Instruction: Rewrite the listing below as a numbered list, with one line per item, omitting blank lines and the pictures.

Records shown:
--- START ---

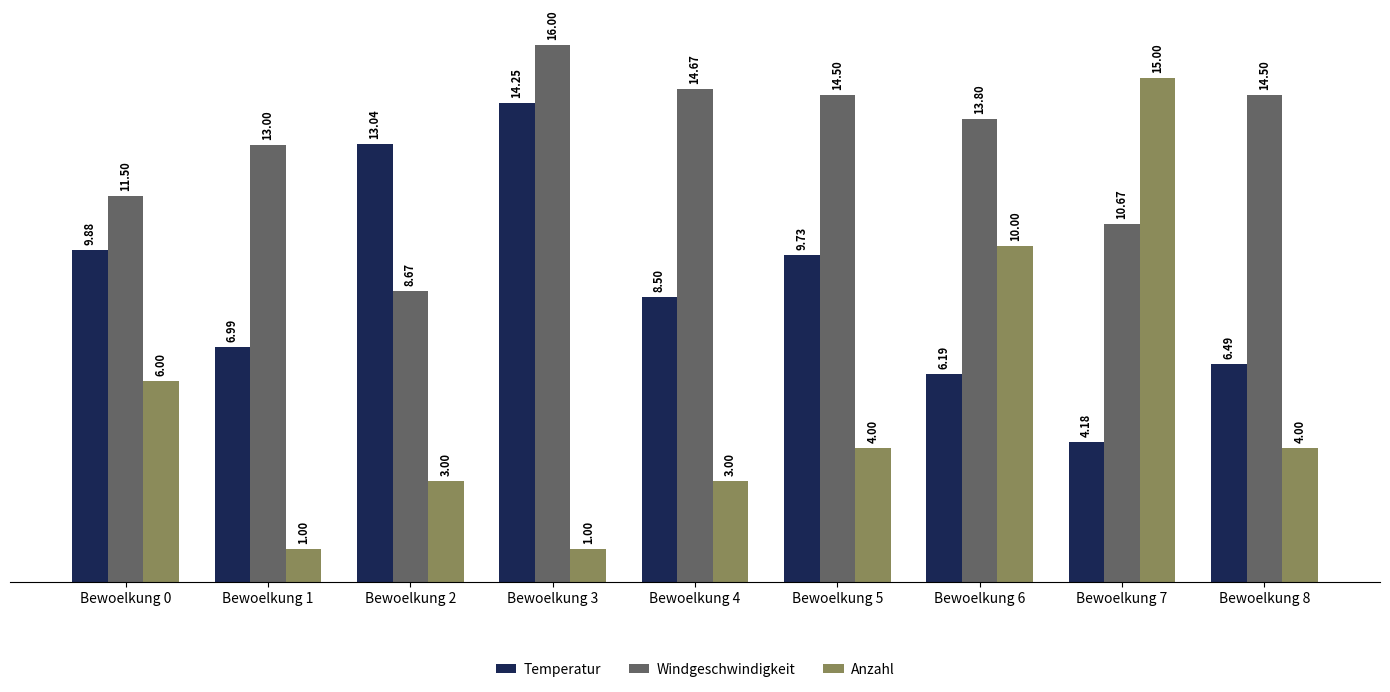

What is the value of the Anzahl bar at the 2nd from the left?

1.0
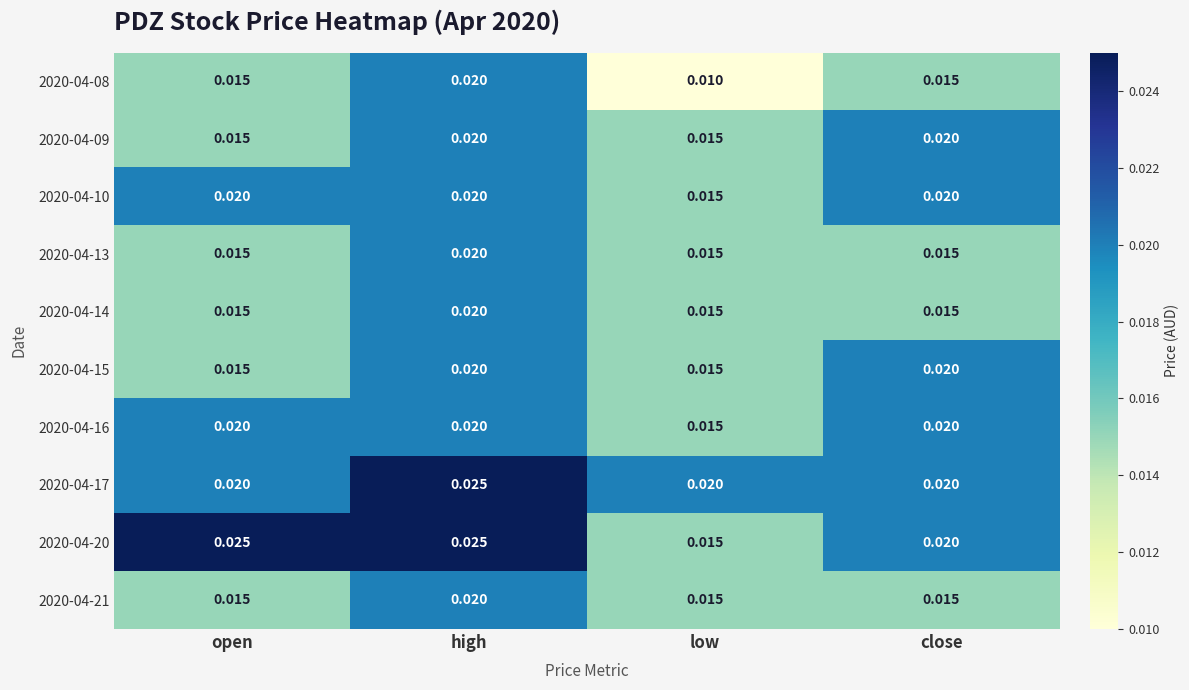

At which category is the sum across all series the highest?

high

--- END ---

Written answer:
1. What is the value of the Anzahl bar at the 2nd from the left?
2. 1.0
3. At which category is the sum across all series the highest?
4. high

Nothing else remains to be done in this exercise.